CF1995C 题解

If we simulate the process, the numbers are too large even for long double.

But, we found that \(\log(x^2) = 2 \log(x)\). Therefore, we can make \(a_i \larr \log(a_i)\). Unfortunately, we might do this thousands of times, and \(2^{1000}\) is still too large.
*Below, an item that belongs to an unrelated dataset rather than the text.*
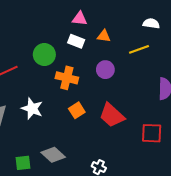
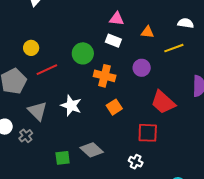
orange triangle: (104, 36) -> (147, 32), moved
red trapezoid: (112, 115) -> (163, 102), moved
red square: (152, 133) -> (148, 133), moved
But once again, we found that \(\log(2x) = \log(2) + \log(x)\). Because \(\log(2)\) is a small number, we can make \(a_i \larr \log(\log(a_i))\), then do the \(+\log(2)\) operation.

#include <algorithm>
#include <cmath>
#include <cstdio>
#include <cstdlib>
#include <iostream>
#include <vector>

using namespace std;
using i64 = long long;

constexpr double EPS = 1e-9;

struct Solution {
    void solve()
    {
        int n;
        vector<int> arr;

        cin >> n;

        for (int i = 0; i < n; ++i) {
            int x;
            cin >> x;
            arr.emplace_back(x);
        }

        int l = 0;

        while (l < n && arr[l] == 1)
            ++l;

        vector<long double> lnln(n);

        for (int i = l; i < n; ++i) {
            if (arr[i] == 1) {
                cout << "-1\n";
                return;
            }

            lnln[i] = log((long double)log(arr[i]));
        }

        if (l > 0)
            lnln[l - 1] = log((long double)log(arr[l - 1]));

        i64 ans = 0;

        for (int i = max(l, 1); i < n; ++i) {
            long double need = lnln[i - 1] - lnln[i];

            if (need > EPS) {
                int cnt = 1 + (need - EPS) / log(2.0L);
                ans += cnt;
                lnln[i] += cnt * log(2.0L);
            }
        }

        cout << ans << '\n';
    }
};

int main()
{
    ios::sync_with_stdio(false);
    cin.tie(nullptr);
    cout.tie(nullptr);

    int t;
    cin >> t;

    while (t-- > 0)
        Solution().solve();

    return 0;
}